Трифон: Есть желание самостоятельно развиваться в фор- мате видео? Какие-то проекты снимать, войти в этот жанр.
Андрей: Да, было бы здорово этим заниматься. Но, к сожалению, видео — это более затратная история, там нужно четко понимать, что будешь делать. Если проект большой, в нем куча людей задействована, ты не можешь себе позволить импровизацию. Когда я сижу один за компьютером и делаю музыку, я могу себе позволить что угодно, меня ничто не держит. А в видео у меня должен быть четкий план, потому что я завишу от многих людей: от света, звука и всего на свете. Если бы можно было снимать видео так же, как записывать музыку, импровизируя на ходу, было бы здорово. У меня есть кое-какие идеи. Возможно, это будет осуществлено при определенных обстоятельствах.
Трифон: Это что-то около кинематографа?
Андрей: Да. Не совсем кино, но что-то в эту сторону.
Трифон: Вообще, следите, смотрите российские фильмы, сериалы?
Андрей: Российские почти не смотрю. Почему-то я сосредоточился на иностранном кино.
Трифон: Что смотрите? Что понравилось в последнее время?
Андрей: Понравилось «Падение империи».Отличный фильм! После этого я почему-то посмотрел «На Западном фронте без перемен». Мне показалось, что эти два фильма перекликаются между собой в моменте какого-то предупреждения. Но люди всегда думают, что предупреждают кого-то другого.

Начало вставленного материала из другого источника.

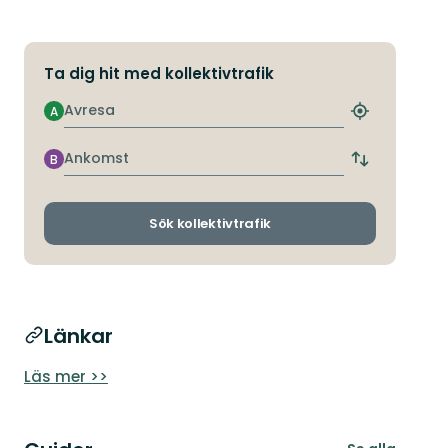
Ta dig hit med kollektivtrafik
Avresa
A
Hitta
närmaste
hållplats
Ankomst
B
Byt
avgångs-
och
ankomsthållp
Sök kollektivtrafik
Länkar
Läs mer >>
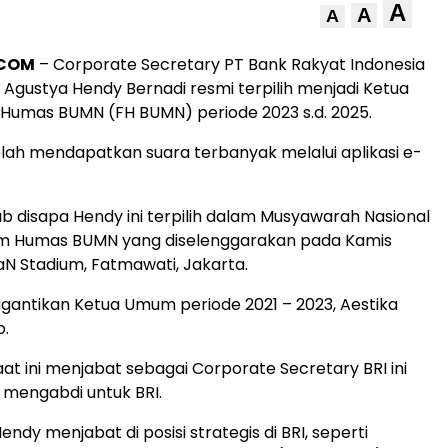
A
A
A
.COM
– Corporate Secretary PT Bank Rakyat Indonesia
 Agustya Hendy Bernadi resmi terpilih menjadi Ketua
umas BUMN (FH BUMN) periode 2023 s.d. 2025.
etelah mendapatkan suara terbanyak melalui aplikasi e-
ab disapa Hendy ini terpilih dalam Musyawarah Nasional
m Humas BUMN yang diselenggarakan pada Kamis
LiaN Stadium, Fatmawati, Jakarta.
gantikan Ketua Umum periode 2021 – 2023, Aestika
o.
at ini menjabat sebagai Corporate Secretary BRI ini
n mengabdi untuk BRI.
dy menjabat di posisi strategis di BRI, seperti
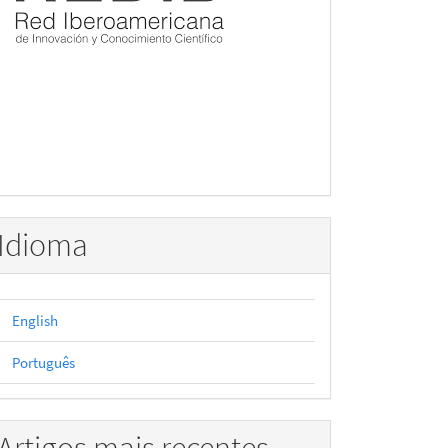
Idioma
English
Português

Трифон: ...И как принимаются эти решения, какая-то тяжелая военная мораль.
Андрей: Да. Это классно.
Трифон: Потому что есть фон и такая более комфортная буржуазная обстановка, назовем это так. Не смотрели «Слово пацана» в прошлом году?
Андрей: Нет.
Трифон: Слышали?
Андрей: Да, я слышал. Я не понаслышке знаком с этим феноменом, я даже в эти времена непосредственно был в Казани.

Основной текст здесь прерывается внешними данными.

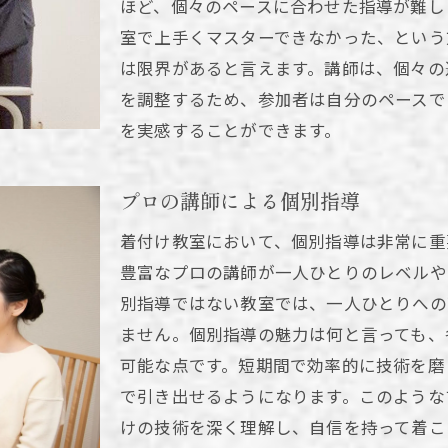
ほど、個々のペースに合わせた指導が難し
新宿区での教室人気の秘密
室で上手くマスターできなかった、という
初心者が続けやすい環境と予約システム
は限界があると言えます。講師は、個々の
初めてでも安心の教室環境
を調整するため、参加者は自分のペースで
新宿区にある教室の特長と評判
を実感することができます。
着物を着てみたい初心者が教室で学ぶべき理由
多千花きもの着付け教室で自信を持った着物姿を手に入れ
プロの講師による個別指導
お出かけレッスンで自信を持つ
着付け教室において、個別指導は非常に重
美しく着こなすための指導
豊富なプロの講師が一人ひとりのレベルや
着物を楽しむための知識
別指導ではない教室では、一人ひとりへの
自分自身を高める着物体験
ません。個別指導の魅力は何と言っても、
自信を育む着付けのプロセス
可能な点です。短期間で効率的に技術を磨
着物で表現する個性と自信
で引き出せるようになります。このような
けの技術を深く理解し、自信を持って着こ
新宿区での着付け教室で学ぶ美しい所作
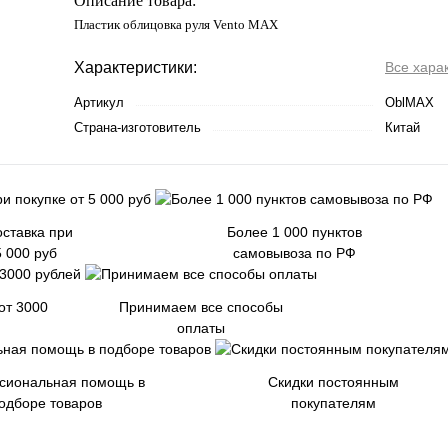
Описание товара:
Пластик облицовка руля Vento MAX
Характеристики:
Все хара
Артикул
OblMAX
Страна-изготовитель
Китай
ставка при
Более 1 000 пунктов
5 000 руб
самовывоза по РФ
от 3000
Принимаем все способы
оплаты
сиональная помощь в
Скидки постоянным
одборе товаров
покупателям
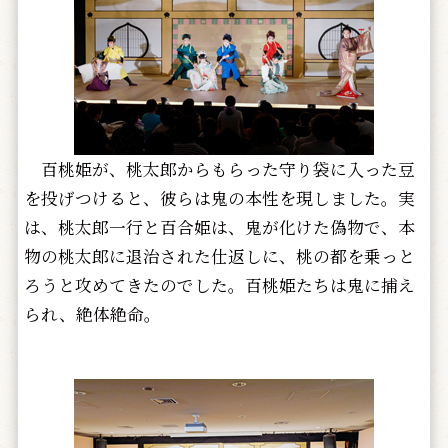
百桃姫が、桃太郎からもらった守り袋に入った豆
を投げつけると、彼らは鬼の本性を現しました。実
は、桃太郎一行と百合姫は、鬼が化けた偽物で、本
物の桃太郎に退治された仕返しに、桃の都を乗っと
ろうと攻めてきたのでした。百桃姫たちは鬼に捕え
られ、絶体絶命。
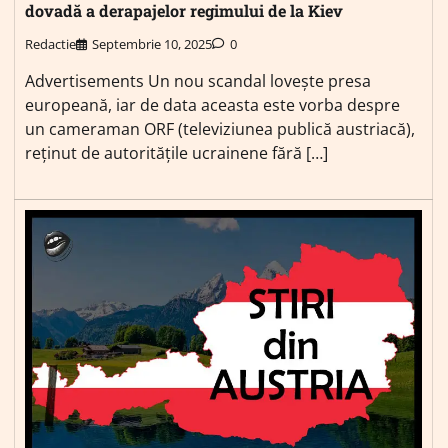
dovadă a derapajelor regimului de la Kiev
Redactie
Septembrie 10, 2025
0
Advertisements Un nou scandal lovește presa
europeană, iar de data aceasta este vorba despre
un cameraman ORF (televiziunea publică austriacă),
reținut de autoritățile ucrainene fără […]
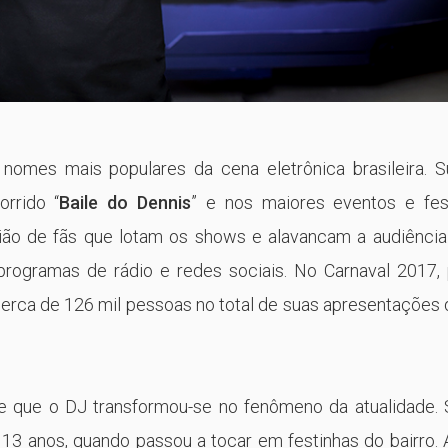
nomes mais populares da cena eletrônica brasileira. S
rrido “
Baile do Dennis
” e nos maiores eventos e fes
ão de fãs que lotam os shows e alavancam a audiência
programas de rádio e redes sociais. No Carnaval 2017,
cerca de 126 mil pessoas no total de suas apresentações
te que o DJ transformou-se no fenômeno da atualidade.
os 13 anos, quando passou a tocar em festinhas do bairro.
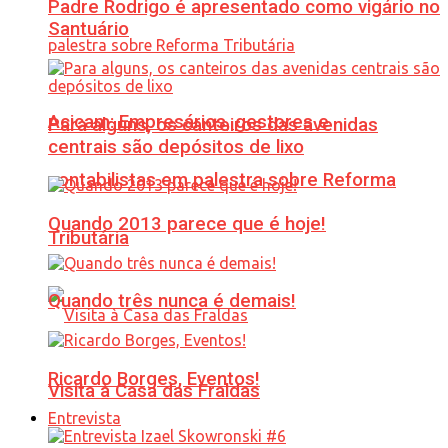
Padre Rodrigo é apresentado como vigário no
Santuário
Acicam: Empresários, gestores e
Para alguns, os canteiros das avenidas
centrais são depósitos de lixo
contabilistas em palestra sobre Reforma
Quando 2013 parece que é hoje!
Tributária
Quando três nunca é demais!
Ricardo Borges, Eventos!
Visita à Casa das Fraldas
Entrevista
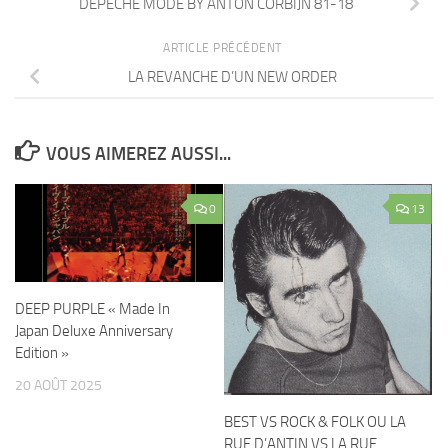
DEPECHE MODE BY ANTON CORBIJN 81-18
ARTICLE PRÉCÉDENT
LA REVANCHE D’UN NEW ORDER
VOUS AIMEREZ AUSSI...
0
13
DEEP PURPLE « Made In
Japan Deluxe Anniversary
Edition »
20 AOÛT 2025
BEST VS ROCK & FOLK OU LA
RUE D’ANTIN VS LA RUE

Трифон: Да ладно? Сколько вам тогда было лет?
Андрей: Что-то около 17–18 лет. 16, наверное.
Трифон: Это ужасающе?
Андрей: Ну да. Что я туда поперся? Я пробовал танцевать брейк дэнс, и среди тех, кто занимался тем же, было много ребят из разных городов. В то время по всей стране проходили танцевальные фестивали, где все встречались, знакомились, ну а потом ездили к друг другу в гости. Так я оказался в Казани тех времен. Помню, за нами гонялись бритые чуваки. Помню, как в последний момент закрылись двери автобуса, и мы уехали. И помню еще много всякой непотребной хрени...
Трифон: Почему этот сериал так зашел, залетел аудитории? Почему он настолько срезонировал? Эта тема, время. Тут вроде созвучия с современностью нет. Сейчас по улицам не ходят банды угорелых подростков.

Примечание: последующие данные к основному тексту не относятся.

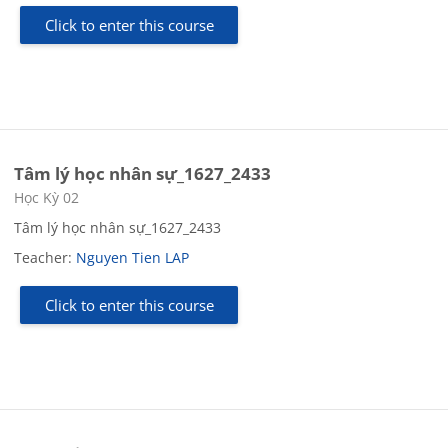
Click to enter this course
Tâm lý học nhân sự_1627_2433
Course category
Học Kỳ 02
Tâm lý học nhân sự_1627_2433
Teacher:
Nguyen Tien LAP
Click to enter this course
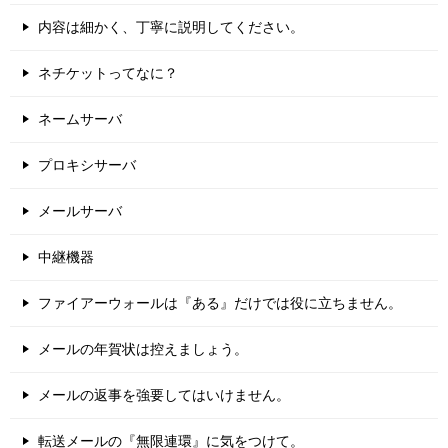
内容は細かく、丁寧に説明してください。
ネチケットってなに？
ネームサーバ
プロキシサーバ
メールサーバ
中継機器
ファイアーウォールは『ある』だけでは役に立ちません。
メールの年賀状は控えましょう。
メールの返事を強要してはいけません。
転送メールの『無限連環』に気をつけて。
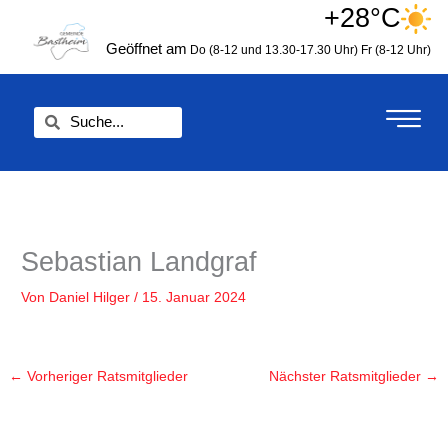
Zum
+28°C
springen
Inhalt
Geöffnet am
Do (8-12 und 13.30-17.30 Uhr)
Fr (8-12 Uhr)
springen
Suche
Suche
Sebastian Landgraf
Von
Daniel Hilger
/
15. Januar 2024
←
Vorheriger Ratsmitglieder
Nächster Ratsmitglieder
→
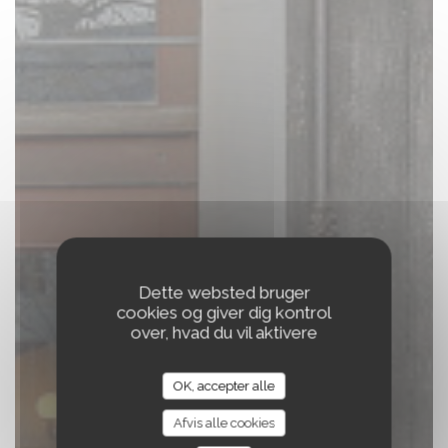
Dette websted bruger
cookies og giver dig kontrol
BISTROT DE
over, hvad du vil aktivere
L'ABBAYE , du coeur
à l'assiette
OK, accepter alle
Afvis alle cookies
|
PONTLEVOY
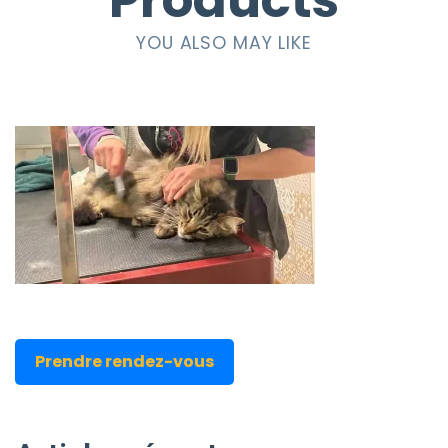
Products
YOU ALSO MAY LIKE
Prendre rendez-vous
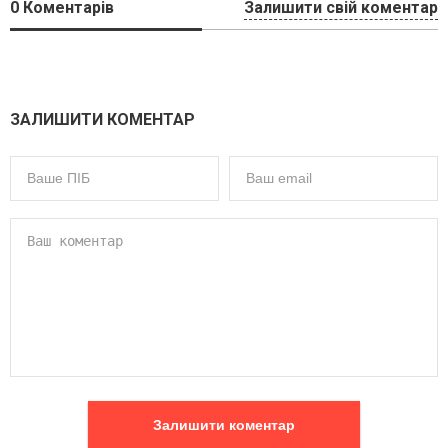
0
Коментарів
Залишити свій коментар
ЗАЛИШИТИ КОМЕНТАР
Залишити коментар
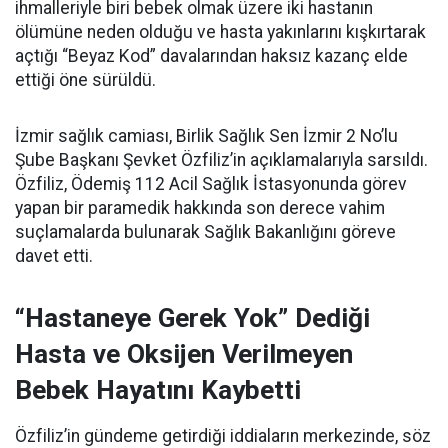
ihmalleriyle biri bebek olmak üzere iki hastanın
ölümüne neden olduğu ve hasta yakınlarını kışkırtarak
açtığı “Beyaz Kod” davalarından haksız kazanç elde
ettiği öne sürüldü.
İzmir sağlık camiası, Birlik Sağlık Sen İzmir 2 No’lu
Şube Başkanı Şevket Özfiliz’in açıklamalarıyla sarsıldı.
Özfiliz, Ödemiş 112 Acil Sağlık İstasyonunda görev
yapan bir paramedik hakkında son derece vahim
suçlamalarda bulunarak Sağlık Bakanlığını göreve
davet etti.
“Hastaneye Gerek Yok” Dediği
Hasta ve Oksijen Verilmeyen
Bebek Hayatını Kaybetti
Özfiliz’in gündeme getirdiği iddiaların merkezinde, söz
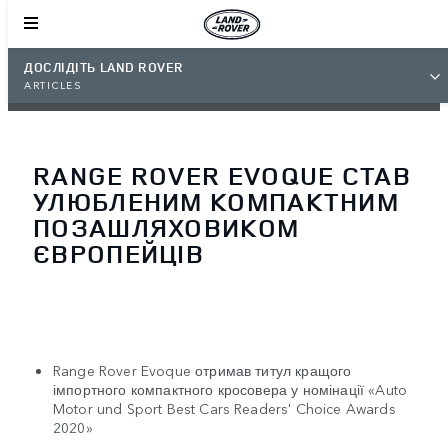
ДОСЛІДІТЬ LAND ROVER
ARTICLES
RANGE ROVER EVOQUE СТАВ
УЛЮБЛЕНИМ КОМПАКТНИМ
ПОЗАШЛЯХОВИКОМ
ЄВРОПЕЙЦІВ
Range Rover Evoque отримав титул кращого
імпортного компактного кросовера у номінації «Auto
Motor und Sport Best Cars Readers' Choice Awards
2020»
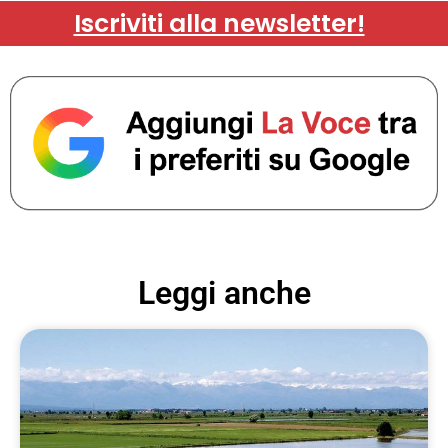
Iscriviti alla newsletter!
Leggi anche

Андрей: Мне кажется, насилие, тем более подростковое, всегда найдет отклик среди подростков и среди относительно молодого населения. Тем более это так талантливо снято и подано. Каждый ставит себя на место главных героев, примеряет на себя и, возможно, радуется. Примерить-то можно, но оказаться там, слава богу, не получится.
Трифон: То есть из комфортной благополучной среды проще осмыслять травмы прошлого.
Андрей: Для современных молодых людей это не травма, это прикол. Типа сериала «Острые Козырьки» — где-то когда-то что-то, возможно, было, да и то вряд ли... А для меня травма.
Трифон: Про кино понятно, а что еще нового хотелось бы вам сделать?
Андрей: Было бы интересно сделать новую концертную программу, скажем, совершенно в другом ключе. Акустическую, например. Или поработать с классическими музыкантами, которые, используя мой материал, привели бы музыку в другое качество. Это было бы интересно.
Трифон: По поводу электронного проекта какие планы?
Андрей: Проект «Механический пес» очень, так скажем, бодр. Совсем недавно состоялся релиз нового альбома под названием «Бензин». В рамках этого проекта я буду принимать участие в программах различных летних фестивалей, ближайшим из которых станет фестиваль «Сигнал».
Трифон: Я бы хотел закончить на таком вопросе. В комментариях к вашему аккаунту в запрещенной соцсети есть одна реплика. Молодой человек пишет, что в 1990-х, будучи еще ребенком, нашел на улице барсетку с документами группы «Мальчишник», вернул ее вам, и за это вы ему подарили игрушку — трансформера. Это правда?
Андрей: Первый раз об этом слышу. Но предполагаю, что такое могло быть. Пусть предъявит робота.